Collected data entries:
+---+
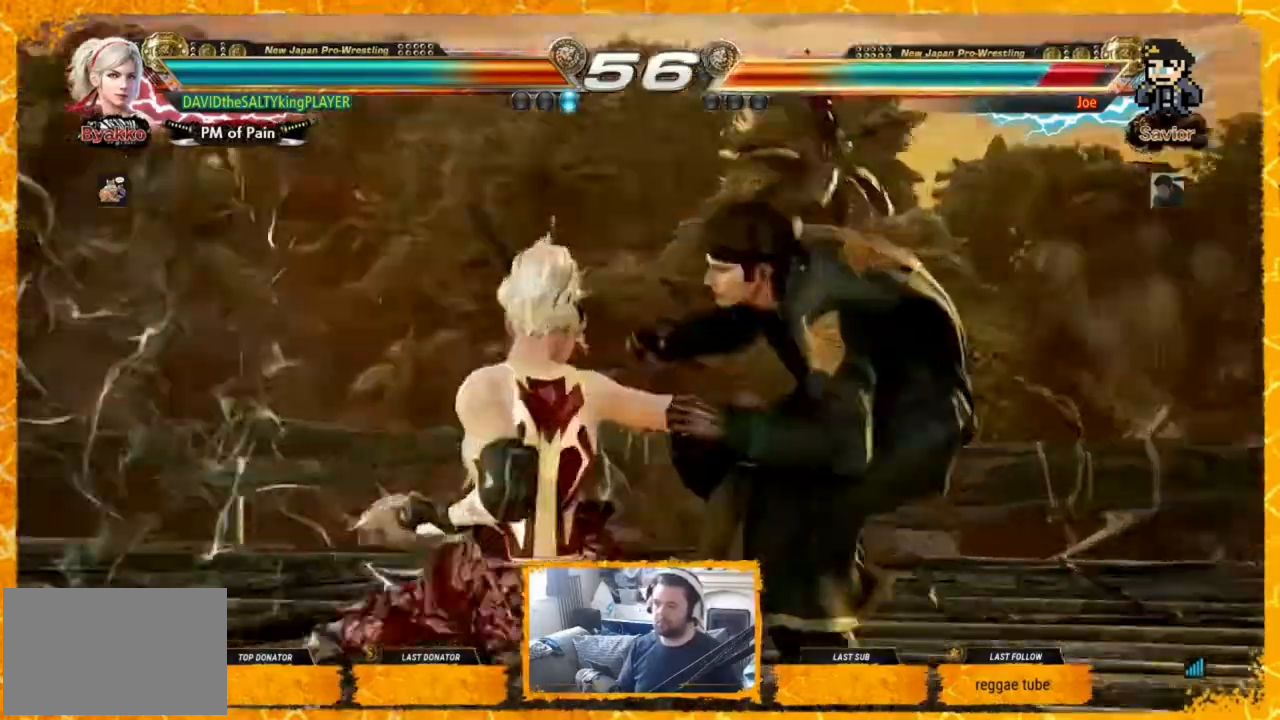
{"buttons": [], "events": [[40, "DPAD_LEFT", "up"], [120, "DPAD_RIGHT", "down"], [200, "DPAD_RIGHT", "up"], [240, "DPAD_RIGHT", "down"], [360, "DPAD_RIGHT", "up"], [440, "DPAD_RIGHT", "down"], [480, "DPAD_RIGHT", "up"]]}
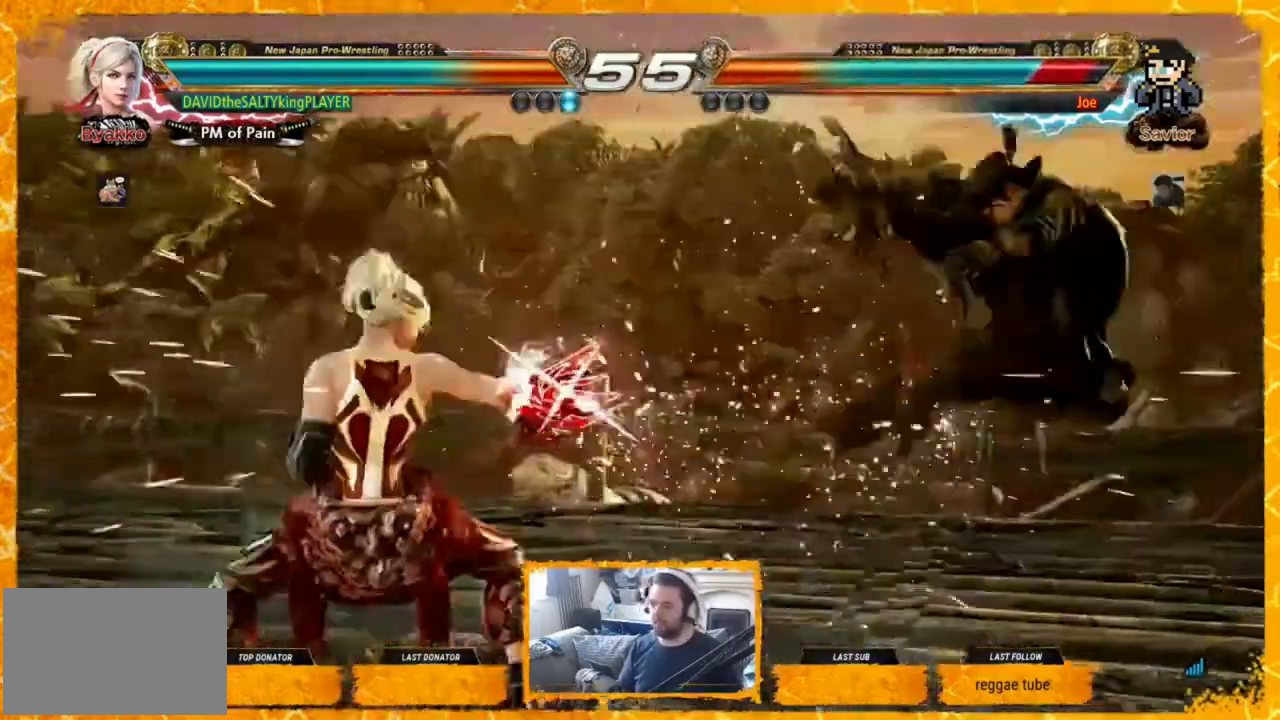
{"buttons": ["DPAD_RIGHT"], "events": [[80, "DPAD_RIGHT", "down"], [160, "DPAD_RIGHT", "up"], [240, "DPAD_RIGHT", "down"], [320, "DPAD_RIGHT", "up"], [360, "DPAD_RIGHT", "down"], [440, "DPAD_RIGHT", "up"], [480, "DPAD_RIGHT", "down"]]}
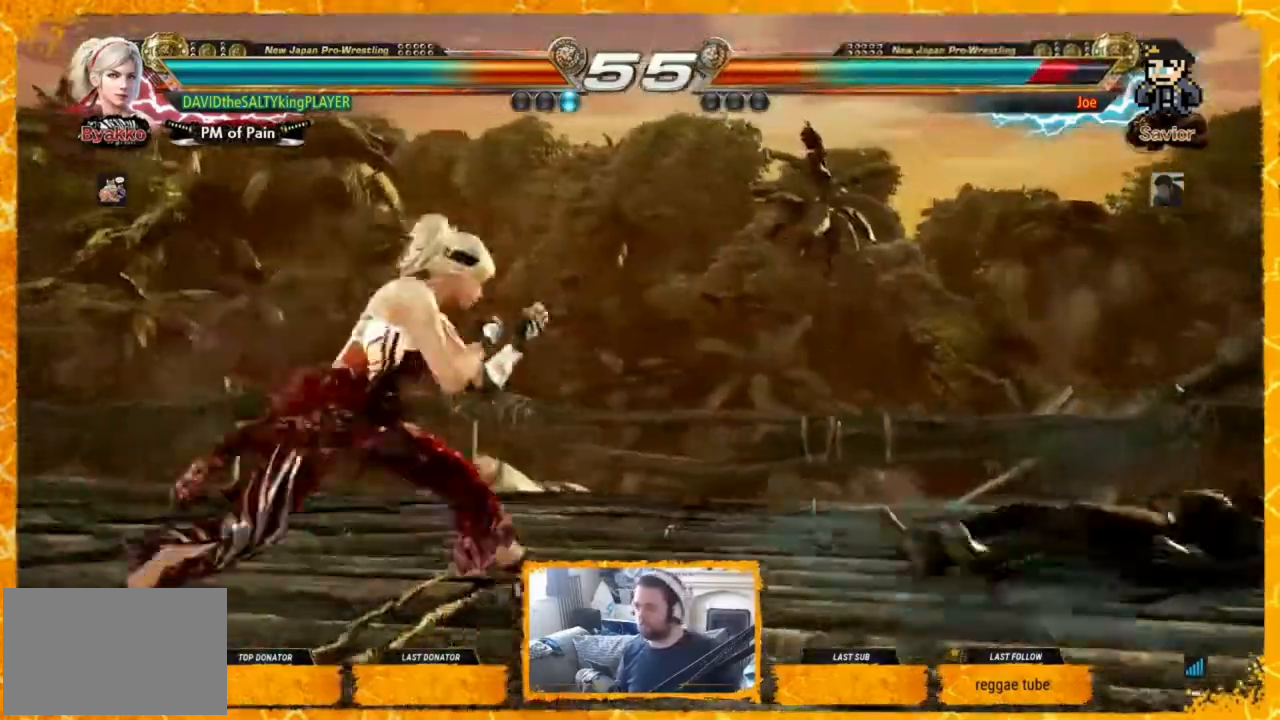
{"buttons": ["DPAD_LEFT"], "events": [[40, "DPAD_RIGHT", "up"], [80, "DPAD_LEFT", "down"], [160, "DPAD_LEFT", "up"], [200, "DPAD_LEFT", "down"], [240, "DPAD_LEFT", "up"], [280, "DPAD_RIGHT", "down"], [400, "DPAD_RIGHT", "up"], [440, "DPAD_LEFT", "down"]]}
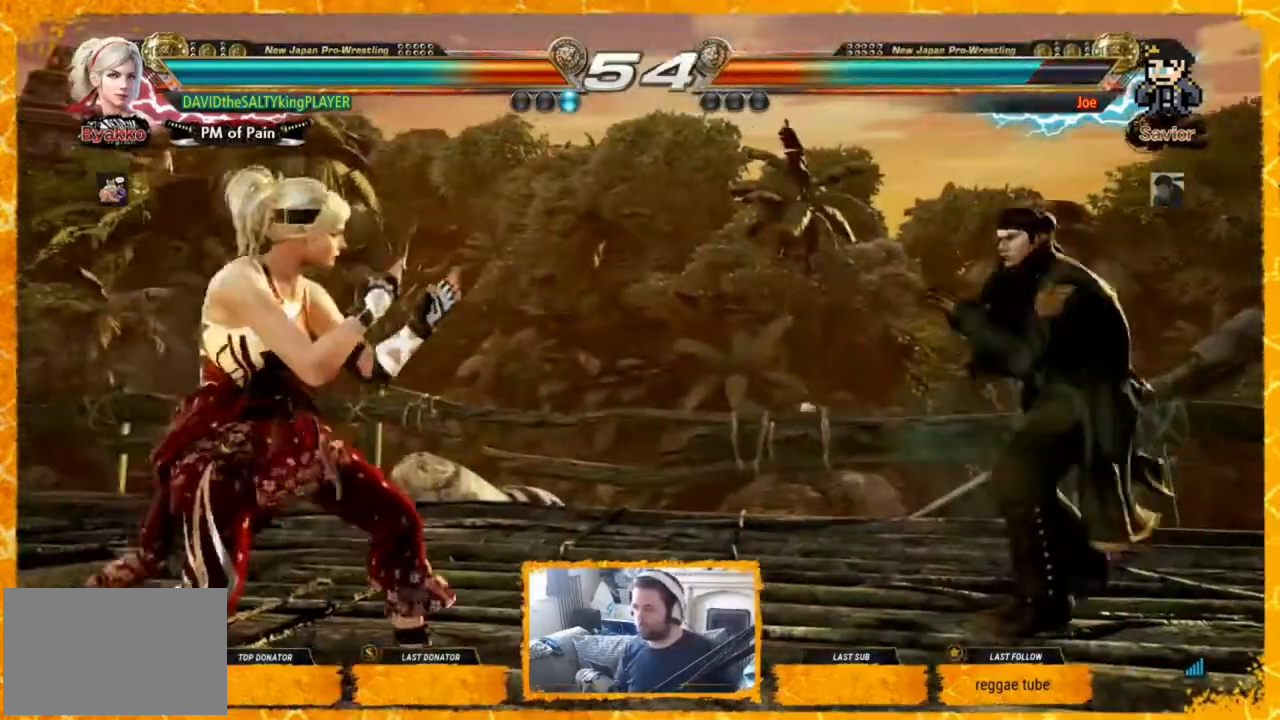
{"buttons": ["CROSS", "CIRCLE", "DPAD_RIGHT"], "events": [[80, "DPAD_LEFT", "up"], [120, "DPAD_LEFT", "down"], [480, "DPAD_LEFT", "up"], [520, "CIRCLE", "down"], [520, "CROSS", "down"], [520, "DPAD_RIGHT", "down"]]}
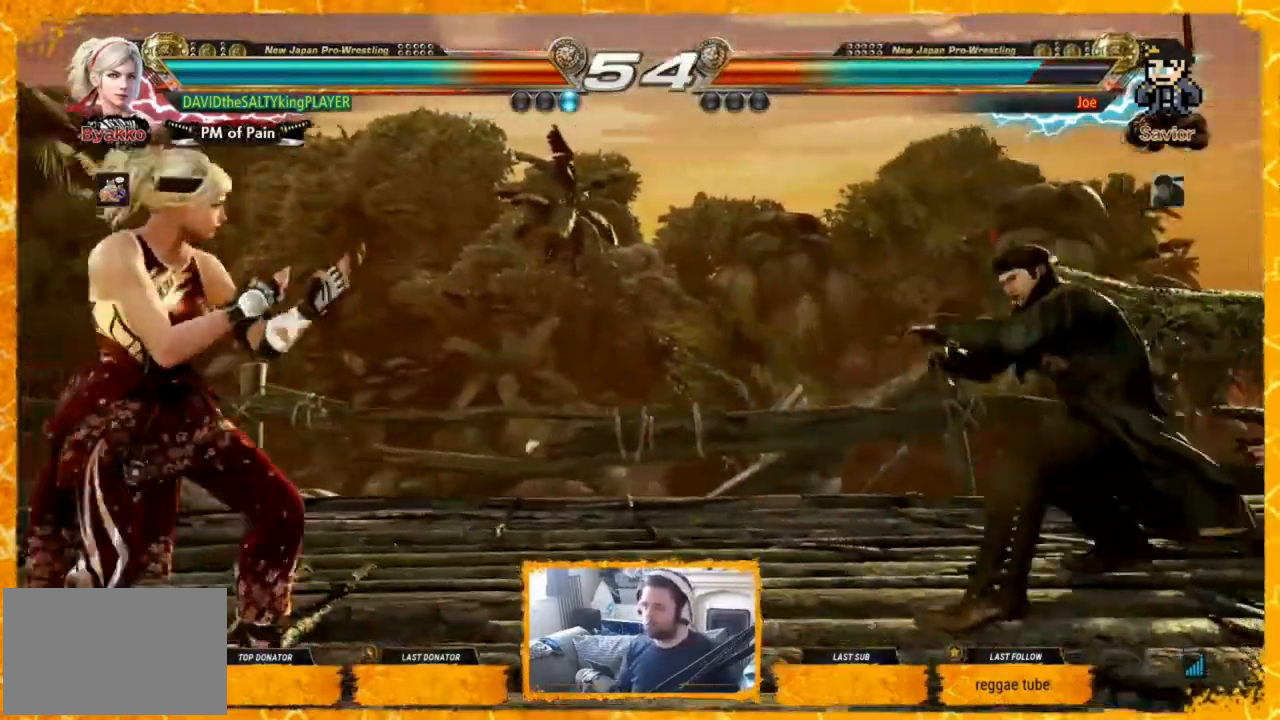
{"buttons": ["TRIANGLE"], "events": [[80, "CIRCLE", "up"], [80, "CROSS", "up"], [160, "DPAD_RIGHT", "up"], [200, "DPAD_RIGHT", "down"], [280, "DPAD_RIGHT", "up"], [400, "TRIANGLE", "down"], [440, "TRIANGLE", "up"], [480, "TRIANGLE", "down"]]}
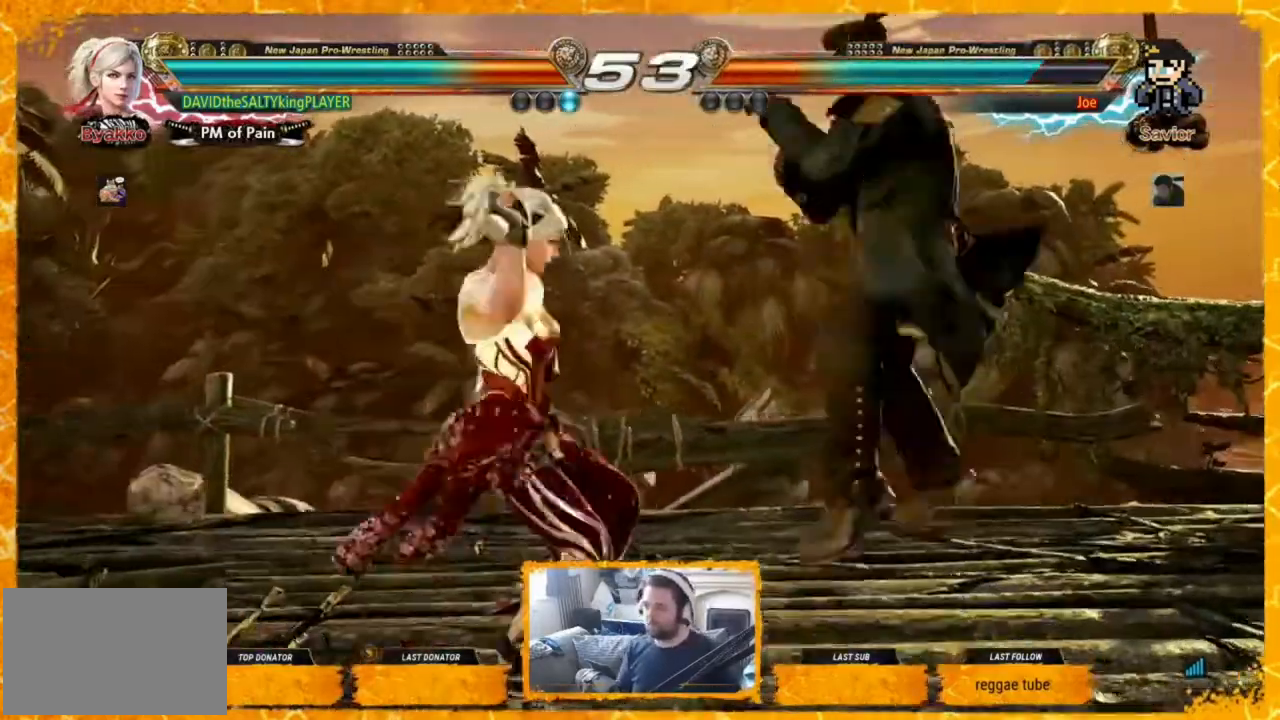
{"buttons": [], "events": [[80, "TRIANGLE", "up"]]}
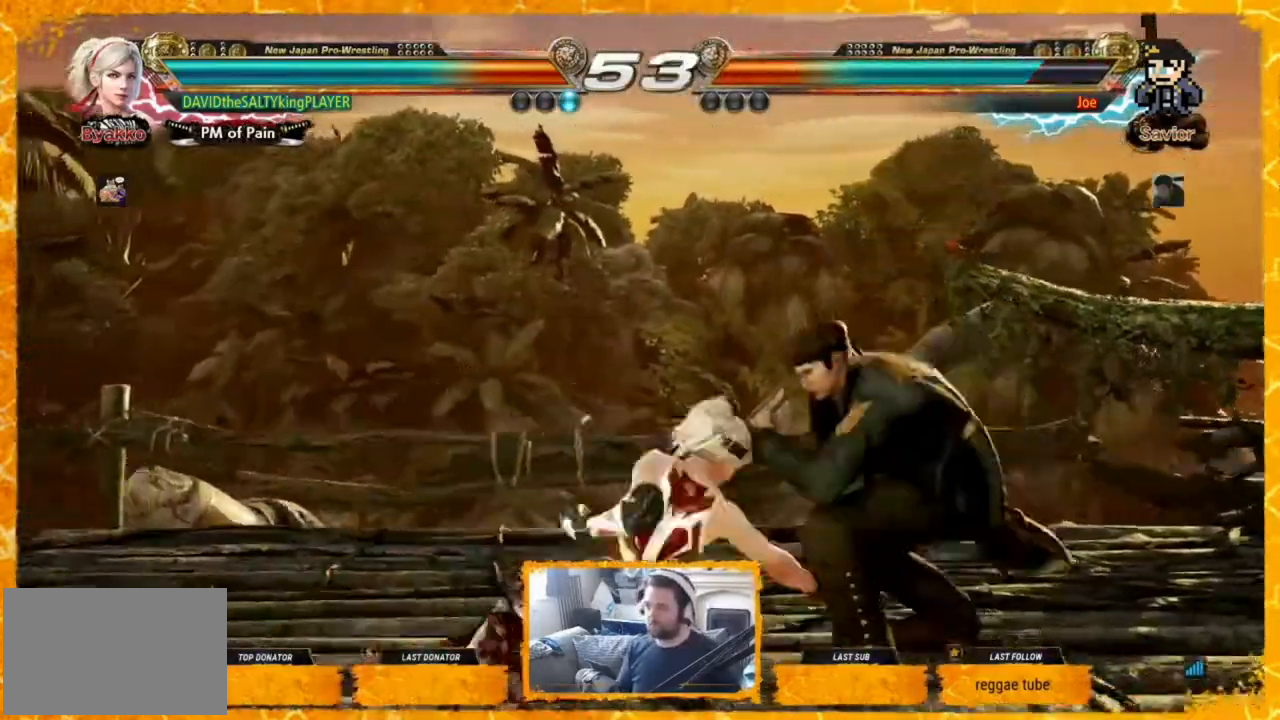
{"buttons": ["CIRCLE"], "events": [[480, "CIRCLE", "down"]]}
+---+
### [Task statement]
Leave out the pictures and print every line of the data exactly.

### [Response to this exercise]
{"buttons": [], "events": [[40, "DPAD_LEFT", "up"], [120, "DPAD_RIGHT", "down"], [200, "DPAD_RIGHT", "up"], [240, "DPAD_RIGHT", "down"], [360, "DPAD_RIGHT", "up"], [440, "DPAD_RIGHT", "down"], [480, "DPAD_RIGHT", "up"]]}
{"buttons": ["DPAD_RIGHT"], "events": [[80, "DPAD_RIGHT", "down"], [160, "DPAD_RIGHT", "up"], [240, "DPAD_RIGHT", "down"], [320, "DPAD_RIGHT", "up"], [360, "DPAD_RIGHT", "down"], [440, "DPAD_RIGHT", "up"], [480, "DPAD_RIGHT", "down"]]}
{"buttons": ["DPAD_LEFT"], "events": [[40, "DPAD_RIGHT", "up"], [80, "DPAD_LEFT", "down"], [160, "DPAD_LEFT", "up"], [200, "DPAD_LEFT", "down"], [240, "DPAD_LEFT", "up"], [280, "DPAD_RIGHT", "down"], [400, "DPAD_RIGHT", "up"], [440, "DPAD_LEFT", "down"]]}
{"buttons": ["CROSS", "CIRCLE", "DPAD_RIGHT"], "events": [[80, "DPAD_LEFT", "up"], [120, "DPAD_LEFT", "down"], [480, "DPAD_LEFT", "up"], [520, "CIRCLE", "down"], [520, "CROSS", "down"], [520, "DPAD_RIGHT", "down"]]}
{"buttons": ["TRIANGLE"], "events": [[80, "CIRCLE", "up"], [80, "CROSS", "up"], [160, "DPAD_RIGHT", "up"], [200, "DPAD_RIGHT", "down"], [280, "DPAD_RIGHT", "up"], [400, "TRIANGLE", "down"], [440, "TRIANGLE", "up"], [480, "TRIANGLE", "down"]]}
{"buttons": [], "events": [[80, "TRIANGLE", "up"]]}
{"buttons": ["CIRCLE"], "events": [[480, "CIRCLE", "down"]]}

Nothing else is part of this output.